Monday, 8 June 2015

BOOK REVIEW (54): The Twelve Dancing Princesses

BOOK REVIEW:
The Twelve Dancing Princesses




I love reading fairy tales. I think it’s one of those things I’ll never fully outgrow. They’re not always meant for children, and there’s nothing like analyzing a fairy tale, its theme and archetypes that can get me motivated to write.

One of my favourite fairy tales is ‘The Twelve Dancing Princesses’.
It also happens to be one of those stories that seem to lack a definite theme* like some other well-known tales (i.e. ‘Cinderella’, ‘Goldilocks and the Three Bears’, ‘Little Red Riding Hood’, etc.)

This picture book is not a retelling, and rather a different illustrative take.
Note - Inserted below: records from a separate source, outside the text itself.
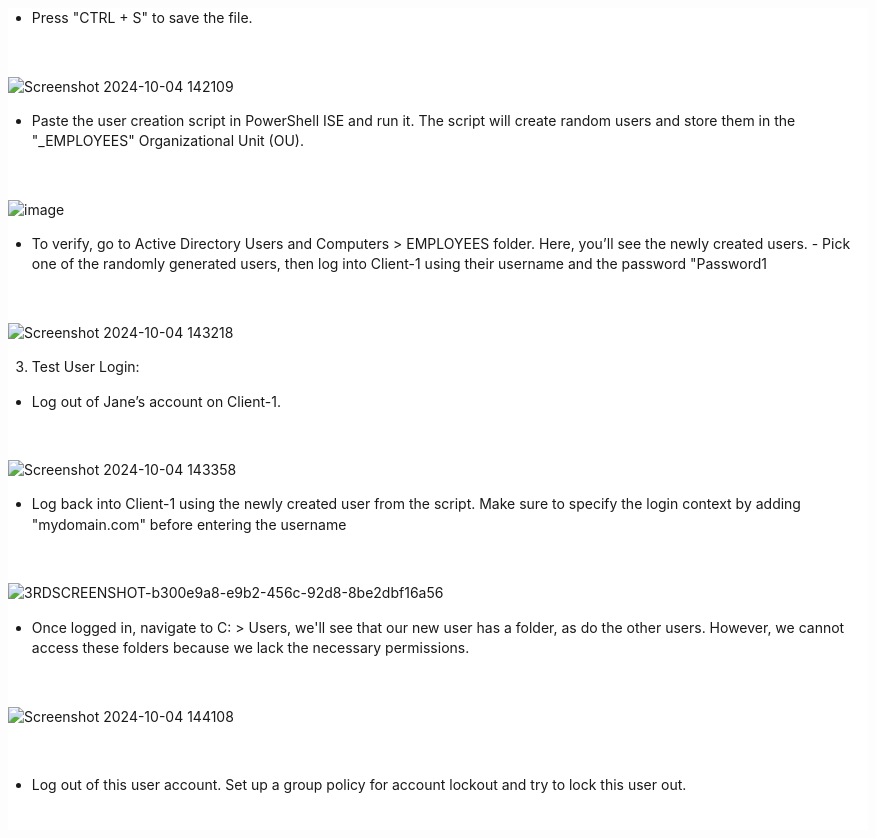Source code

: 
- Press "CTRL + S" to save the file.
<br/>

![Screenshot 2024-10-04 142109](https://github.com/user-attachments/assets/4e05f646-19e2-4980-b488-7978b63b876e)

<p/>
  

- Paste the user creation script in PowerShell ISE and run it. The script will create random users and store them in the "_EMPLOYEES" Organizational Unit (OU).
<br/> 

![image](https://github.com/user-attachments/assets/dc4ad2d4-8894-4599-9abc-e241bc18389d)

<p/>


- To verify, go to Active Directory Users and Computers > EMPLOYEES folder. Here, you’ll see the newly created users. - Pick one of the randomly generated users, then log into Client-1 using their username and the password "Password1
<br/>

![Screenshot 2024-10-04 143218](https://github.com/user-attachments/assets/56308577-7806-45dd-a572-539dcacc2574)

<p/>

3. Test User Login:

- Log out of Jane’s account on Client-1.
<br/>

![Screenshot 2024-10-04 143358](https://github.com/user-attachments/assets/bfd96e80-df73-40d5-97b1-10dc5a83c7ca)

<p/>


- Log back into Client-1 using the newly created user from the script. Make sure to specify the login context by adding "mydomain.com\" before entering the username
<br/>

![3RDSCREENSHOT-b300e9a8-e9b2-456c-92d8-8be2dbf16a56](https://github.com/user-attachments/assets/52b9a443-1efc-4093-b01b-7169a4a275f5)


<p/>


- Once logged in, navigate to C: > Users, we'll see that our new user has a folder, as do the other users. However, we cannot access these folders because we lack the necessary permissions.
<br/>

![Screenshot 2024-10-04 144108](https://github.com/user-attachments/assets/71cf0dd3-16b6-4f9f-8dc7-df828365f352)

<br/>


- Log out of this user account. Set up a group policy for account lockout and try to lock this user out.
<br/>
I know very little about art, but I enjoyed looking at illustrator Dorothee Duntze’s perspective of this fairy tale.

I loved the colours, and the recurrent motif of the shoes (especially the final scene of the big shoe podium in the wedding). The fairy tale is borrowed from the Grimm version, and I know at least that the execution of the unsuccessful princes by the King remains the same.

So same story, different art – and the effect is a short-paged, yet beautifully illustrated book. If you’re as interested in ‘The Twelve Dancing Princesses” as I am, pick up Duntze’s artistic take on the folktale.

*My guess at a theme would be the importance of having equal opportunity no matter your background (the solider). OR not necessarily that everyone gets equal opportunity. I probably couldn’t outrun a bear, but someone with parkour skills might be able to. So, the princes who kept trying and dying in their attempt to solve the mystery of the dancing princesses were not cut out for it – but a poor, wounded solider had the right skills (e.g. stopping to chat with the old lady who gave him the invisible cloak) to solve the mystery and win himself a royal wife and a title.